Жизнь и похождения Тихона Тростникова - Некрасов Н.А.

Часть I

Глава III

О том, какое действие производят рекомендательные письма, о которых так много хлопочут провинциалы, отправляющиеся в Петербург
После семидневного путешествия мы наконец завидели Петербург. Расспросив ямщика, в какой части города дешевле квартиры, мы приказали ему ехать в Ямскую. Здесь заняли мы общую комнату в доме коллежского асессора Завитаева и перетащили в нее пожитки свои. Мещанин бросился в дегтярный ряд, поручик отправился в баню, а я завалился спать на единственной ветхой кровати, покрытой дырявым матрасом, который к тому же издавал какой-то неестественный запах. Мне было не до того, чтоб добиваться, чем именно пахнул матрас: глаза мои, красные от пыли и долгой бессонницы, невольно слипались, со лба, щек и носа кусками лупилась кожа, все члены мои болели и громко просили успокоения. Я спал осьмнадцать часов. Думаю, что я проспал бы и двадцать четыре, если б не одно обстоятельство: среди самого сладкого сновидения я вдруг почувствовал чрезвычайную жгучую боль во всем теле, как будто в мое тело воткнули тысячу иголок самых тонких и вострых; сначала я стал кататься на своей постели, всё еще стараясь удержаться в приятном самозабвении, в котором находился; наконец вскочил с нее и тотчас же опять сел на нее, страшно вытаращив глаза, чем напугал и чуть не отправил на тот свет поручика, который в ту самую минуту разжевывал огромный кусок бифштекса, чрезвычайно твердого. Проснувшись наконец совершенно, я, кроме сильной боли, почувствовал дрожь,-- что обыкновенно бывает после продолжительного путешествия на телеге,-- шея моя тряслась, как у столетнего старика, зубы стучали; во всем теле заметно было постепенно затихавшее колыхание, подобное тому, какое бывает с деревом после бури. Эта дрожь была мучительна и заставила меня на минуту забыть боль, от которой я проснулся. Но когда она затихла, с ужасом увидел я по всему телу своему большие красные пятна; на лице, на руках и ногах моих в большом количестве ползали вонючие красные гадины, подушка, на которой я за минуту лежал, была усеяна теми же гадинами и покрыта пятнами свежей крови... увы! моей собственной крови, которую я, может быть, собственными губами выдавил из зловонных отвратительных гадин!

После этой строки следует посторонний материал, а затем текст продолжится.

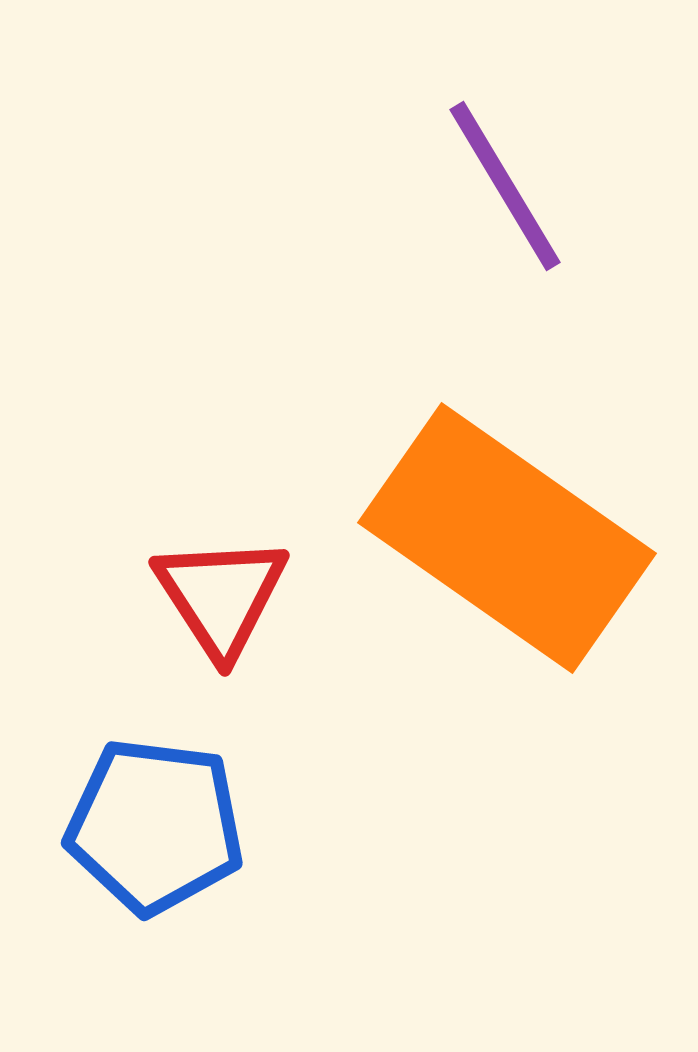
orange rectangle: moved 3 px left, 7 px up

Иван Софронович утешал меня, как умел, но без успеха. Известно, что бывают несчастия, которые выше всяких утешений, и к числу-то этих несчастий принадлежало то, которое встретило меня на пороге петербургской жизни. Стыдясь показаться на свет божий, с облупившимся загорелым лицом, покрытым красными пятнами, с носом, который от долгого трения во время сна об жесткое сукно шинели был коричневого цвета и, кроме того, как-то необыкновенно увеличился в объеме, я просидел дома трои сутки, только по вечерам высовываясь из своего заключения, чтобы полюбоваться петербургскими диковинками.

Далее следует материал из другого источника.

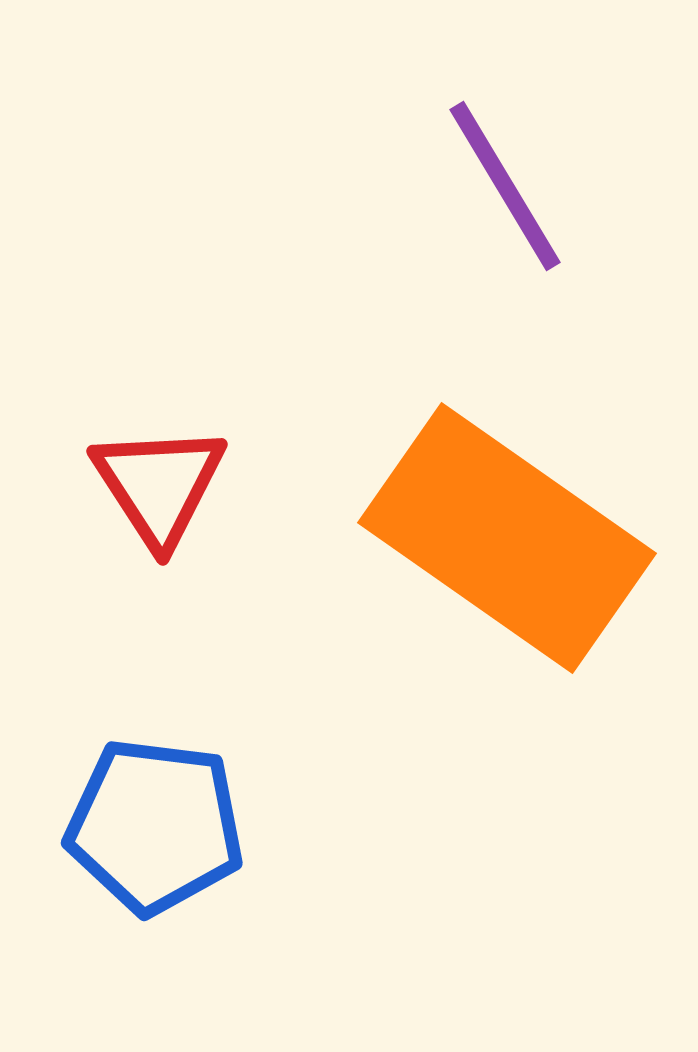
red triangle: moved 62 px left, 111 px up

Наконец лицо мое пришло в порядок, нос принял свою обыкновенную форму,-- я встрепенулся, причесал голову, надел лучшее свое платье, которое состояло из нанкового фрака и таковых же брюк, красного кашемирового жилета и голубого платка, взял рекомендательное письмо, данное губернатором, и отправился к важной особе, которой оно было адресовано.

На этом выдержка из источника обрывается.